→ Excerpt provided:
* * *
Global markets slide on fears of debt default spreading to Italy, Spain; warning signals were available some months ago
Global markets today suffered one of their worst beatings in recent months on mounting fears of a likely default by Greece and that the debt crisis is spreading to Italy and Spain. Shares across Europe dropped nearly 3% to two-year lows, Asian markets were also hit earlier in the day, and it appeared likely that the story would be repeated in the US markets too.
While to some the IMF has been surprisingly silent on bailouts for these debt-ridden European economies and Euro zone finance ministers are now talking about a rescue fund to help Greece but have fixed no timing, it seems that early warnings about this developing situation that could devastate financial markets all over again have been ignored.
Over a month ago, Porter Stansberry, financial advisor, warned that Italy was the next big global problem. In an article headlined "This is the biggest threat to your financial future" published on The Daily Crux web site, Mr Stansberry wrote, "Credit default swaps on Italian sovereign debt are at record levels and moving higher. Currently it costs €250,000 per year to insure €10 million worth of Italian bonds. I expect these prices to continue to increase, making it much harder for Italy to get the estimated €250 billion it needs to finance its annual deficit and roll over the €170 billion in principal that will come due in the second half of this year."
"And... none of these debt estimates includes the growing likelihood of a major bailout for UniCredit, Italy's largest bank. UniCredit is Europe's largest lender to Eastern Europe, where JPMorgan estimates credit losses will total €40 billion this year. When you see in the news that Hungary's currency is plummeting, you can bet UniCredit's losses are growing," Mr Stansberry elaborated.
Today, on the Italian bourses, UniCredit fell by over 7% before turning higher aided by a ban on short-selling by Italy's regulator and news that the government had sold its targeted €6.75 billion of 12-month bills in a bond auction.
UniCredit is the successor bank of Kredit-Anstalt, whose failure in 1931 overwhelmed European governments, forcing Austria, Germany, and England off the gold standard.
Mr Stansberry stated emphatically: "As I told my subscribers in March, I think history is about to repeat itself: Roughly 75 years after its collapse set off the banking crisis that ended the gold standard and destroyed the world's financial system, Kredit-Anstalt (now known as UniCredit) is once again the largest bank in Eastern Europe. I believe it will soon fail again, setting off another global banking crisis."
* * *
(Dataset entries)
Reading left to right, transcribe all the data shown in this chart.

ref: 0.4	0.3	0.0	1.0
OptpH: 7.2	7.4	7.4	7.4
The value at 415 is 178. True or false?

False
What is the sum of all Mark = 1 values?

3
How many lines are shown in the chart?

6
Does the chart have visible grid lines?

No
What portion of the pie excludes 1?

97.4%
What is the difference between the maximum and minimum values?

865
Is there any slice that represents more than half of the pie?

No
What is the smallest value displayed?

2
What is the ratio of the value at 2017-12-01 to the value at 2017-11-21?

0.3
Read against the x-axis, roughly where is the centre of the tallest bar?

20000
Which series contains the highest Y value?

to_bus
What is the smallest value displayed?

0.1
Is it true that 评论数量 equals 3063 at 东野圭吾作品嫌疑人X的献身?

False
* * *
→ Required work: According to the article on the global market slide, how much does it currently cost per year to insure €10 million worth of Italian bonds?

→ Exercise output: €250,000 per year.